学習コストは、後述のVue.jsよりは高い傾向にありますが、それに見合うだけの大きなリターンが期待できます。
Vue.js
Vue.jsは、元Googleのエンジニアによって開発されたフレームワークで、シンプルさと学習のしやすさが大きな特徴です。
公式ドキュメントが非常に丁寧で、日本語の情報も豊富なため、プログラミング初学者やjQueryからの移行者にとって、取り組みやすい選択肢となるでしょう。
HTMLに近いテンプレート構文で記述できるため、jQueryで培った知識を活かしやすい側面もあります。

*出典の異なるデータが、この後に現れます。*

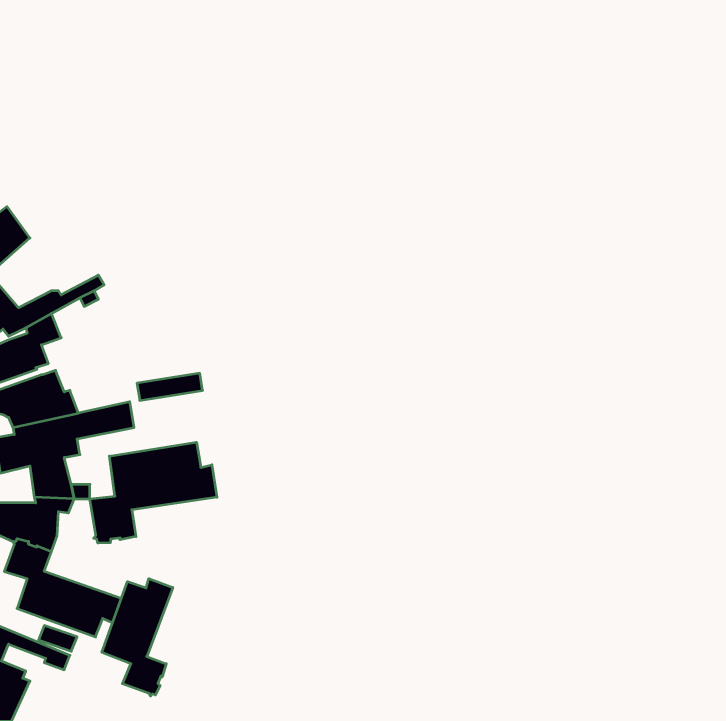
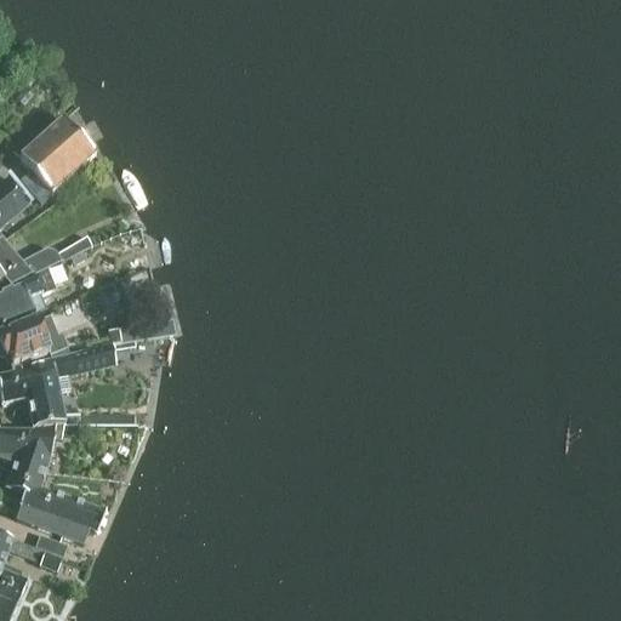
building: none -> [17,118,93,201]
building: [90,442,217,543] -> none
building: [102,579,173,696] -> none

Reactと同様にコンポーネントベースで開発を進められ、小規模なサイトへの導入から大規模なアプリケーション開発まで、柔軟に対応できる拡張性も魅力です。
日本国内でも人気が高く、多くの企業で採用実績があります。
Reactほどの圧倒的な求人数ではありませんが、Web開発者を目指す上で非常に有力なスキルです。
Alpine.js
Alpine.jsは、「jQueryの現代版」「Tailwind CSSのJavaScript版」とも呼ばれる軽量なフレームワークです。
その最大の特徴は、jQueryのような手軽さで、宣言的な(HTMLに直接指示を書く)振る舞いを実装できる点にあります。
ビルドツールなどの複雑な環境構築は不要で、HTMLファイルにscriptタグを一行追加するだけで利用を開始できます。
「クリックしたらメニューを開閉する」「タブを切り替える」といった、jQueryが得意としていたシンプルなUIの実装に特化しており、まさに「脱jQuery」の直接的な移行先として最適です。
ReactやVue.jsほど多機能ではありませんが、LPや静的なコーポレートサイトに少しだけインタラクティブな要素を加えたい、というニーズには完璧に応えてくれるでしょう。
まとめ
以上、jQueryは終わったと言われる理由や、代わりに学ぶべきモダンなフレームワークなどについて解説してきました。
jQueryが終わったかどうかは、目指す方向性によって変わります。
Web制作をメインにするのならばまだまだ有用なスキルであるものの、Web開発をしたいのであれば終わったスキルだと言えます。
自分のやりたいことに合わせて、jQueryを学ぶかどうかを判断するようにしてください。